"How can I check if my communication against the NextHop of the routes that I learn from the route-servers are OK? If it is not OK, how can I remove it from my FIB?"
Install a route optimizer that constantly pings next hops, when the drop threshold is met, remove the routes. No one is going to open BFD to whole subnets, especially those they don't have peering agreements with, making this pointless.
- ARP Resolution issues (CPU protection and lunatic Mikrotiks with 30 seconds ARP timeout is a bombastic recipe) CoPP is always important, and it's not just Mikrotik's with default low ARP timeouts. Linux - 1 minute Brocade - 10 minutes Cumulus - 18 minutes BSD distros - 20 minutes Extreme - 20 minutes HP - 25 minutes
- MAC-Address Learning limitations on the transport link of the participants can be a pain in the a..rm. As you said, this issue doesn't seem important enough to warrant significant action. For transport, colo a switch that can handles BGP announcements, routes, and ARPs, then transport that across with only 2 MACs and internal point-to-point IP assignments. Ryan On Sep 15 2020, at 5:55 pm, Douglas Fischer <fischerdouglas@gmail.com> wrote: Time-to-time, in some IXP in the world some issue on the forwarding plane occurs. When it occurs, this topic comes back.
The failures are not big enough to drop the BGP sessions between IXP participants and route-servers.
But are enough to prejudice traffic between participants.
And then the problem comes: "How can I check if my communication against the NextHop of the routes that I learn from the route-servers are OK? If it is not OK, how can I remove it from my FIB?"
Some other possible causes of this feeling are: - ARP Resolution issues (CPU protection and lunatic Mikrotiks with 30 seconds ARP timeout is a bombastic recipe) - MAC-Address Learning limitations on the transport link of the participants can be a pain in the a..rm.
So, I was searching on how to solve that and I found a draft (8th release) with the intention to solve that... https://tools.ietf.org/html/draft-ietf-idr-rs-bfd-08
If understood correctly, the effective implementation of it will depend on new code on any BGP engine that will want to do that check.
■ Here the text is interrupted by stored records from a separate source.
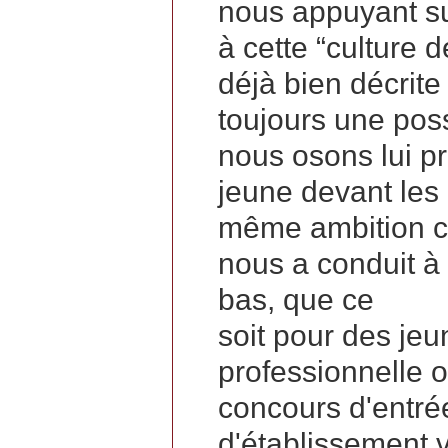
nous appuyant su
à cette “culture d
déjà bien décrite 
toujours une poss
nous osons lui p
jeune devant les
même ambition cu
nous a conduit à 
bas, que ce
soit pour des jeu
professionnelle o
concours d'entré
d'établissement 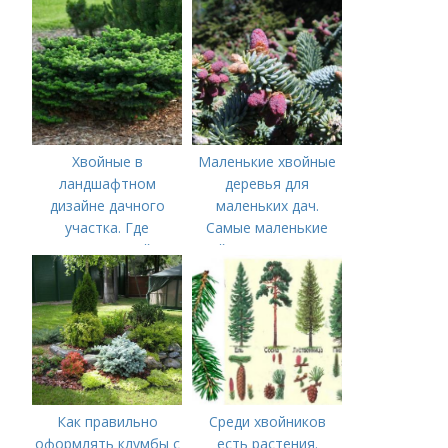
Хвойные в
Маленькие хвойные
ландшафтном
деревья для
дизайне дачного
маленьких дач.
участка. Где
Самые маленькие
размещать хвойные
хвойные деревья для
деревья и кустарники
небольших дачных
участков
Как правильно
Среди хвойников
оформлять клумбы с
есть растения.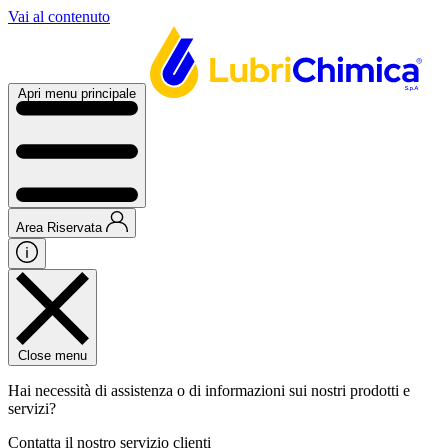
Vai al contenuto
Apri menu principale
Area Riservata
Close menu
Hai necessità di assistenza o di informazioni sui nostri prodotti e
servizi?
Contatta il nostro servizio clienti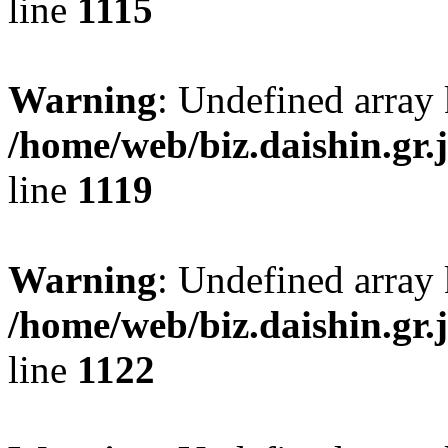
line
1115
Warning
: Undefined array
/home/web/biz.daishin.gr
line
1119
Warning
: Undefined array 
/home/web/biz.daishin.gr
line
1122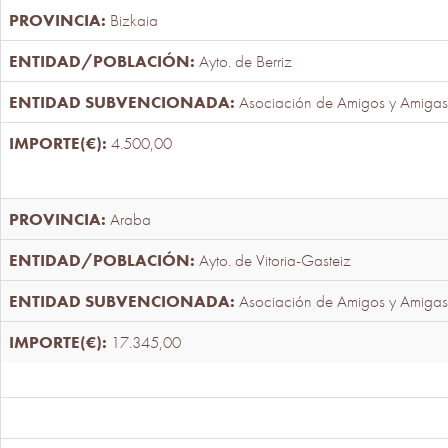
Bizkaia
Ayto. de Berriz
Asociación de Amigos y Amigas
4.500,00
Araba
Ayto. de Vitoria-Gasteiz
Asociación de Amigos y Amigas
17.345,00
It is kind of frustrating... At least 10 years after the release of RFC until the refresh os every router involved in IXPs in the world.
Some questions come: A) There is anything that we can do to rush this? B) There is any other alternative to that?
P.S.1: I gave up of inventing crazy BGP filter polices to test reachability of NextHop. The effectiveness of it can't even be compared to BFD, and almost kill de processing capacity of my router.
P.S.2: IMHO, the biggest downside of those problems is the evasion of route-servers from some participants when issues described above occurs.